The exact reason why some Premature people have a faster sexual response is not yet fully understood. In the past, Premature ejaculation was thought to be a purely a psychological condition, but doctors now know that it can be caused by physical problems associated with the serotonin signals in the brain that control ejaculation. Scientists recently discovered variations of a gene controlling serotonin signalling that could be linked to Premature ejaculation

How many men suffer from premature ejaculation?
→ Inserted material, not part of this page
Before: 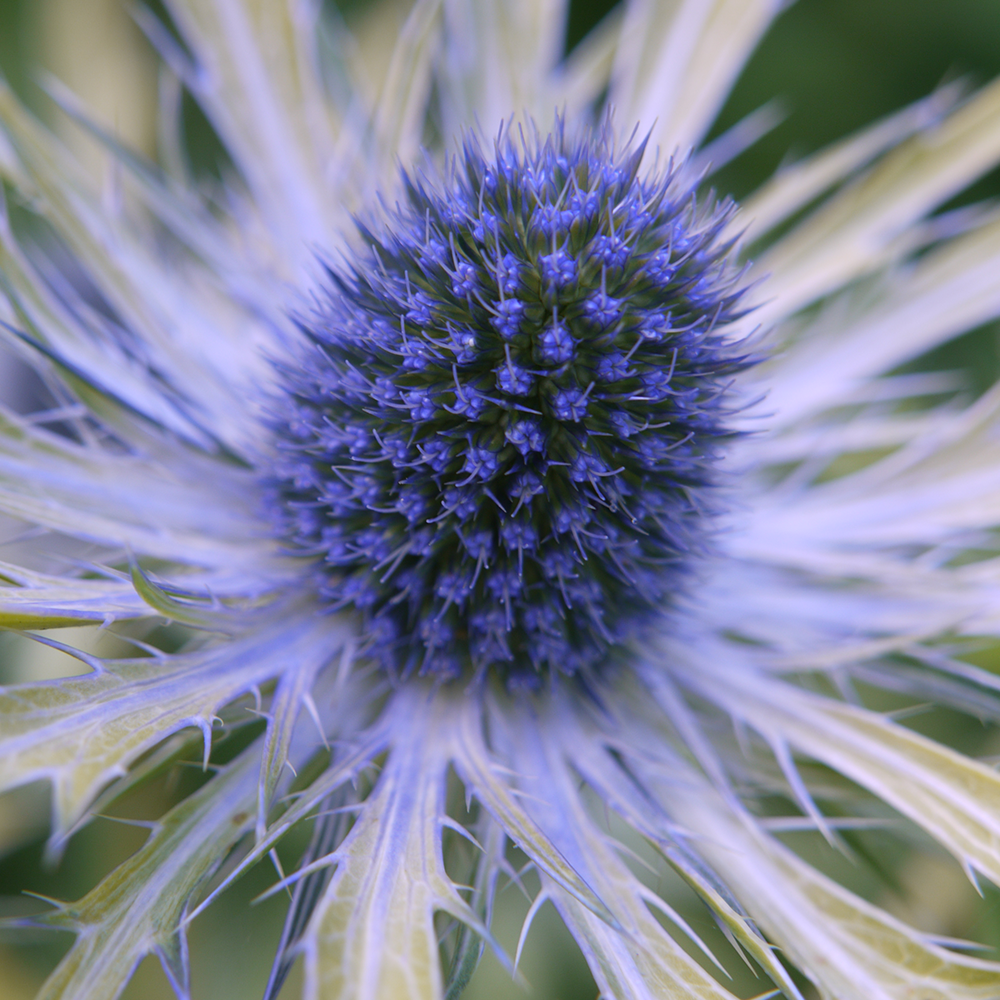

Premature ejaculation is a common medical condition, with some experts believing that as many as one-third of all men will experience Premature ejaculation at some point in their lives, although the proportion of men who experience substantial distress is probably a lot lower. The true frequency of what is quite a private condition is understandably hard to estimate.

What is the impact of premature ejaculation?

The burden of Premature ejaculation is both emotional and physical. It can cause low self-confidence, anxiety, and feelings of shame. In some studies an association with depression has also been shown

Frequency and impact

A recent survey of over 12,000 men found that those with Premature ejaculation had significantly worse sexual lives than men without Premature ejaculation, with a greater proportion reporting ‘little interest in sex’, ‘lack of orgasm’ and difficulties in achieving or maintaining an erection. The effects of Premature ejaculation also extend beyond sexual intercourse and relationships, with men with Premature ejaculation reporting lower overall quality of life than men without Premature ejaculation.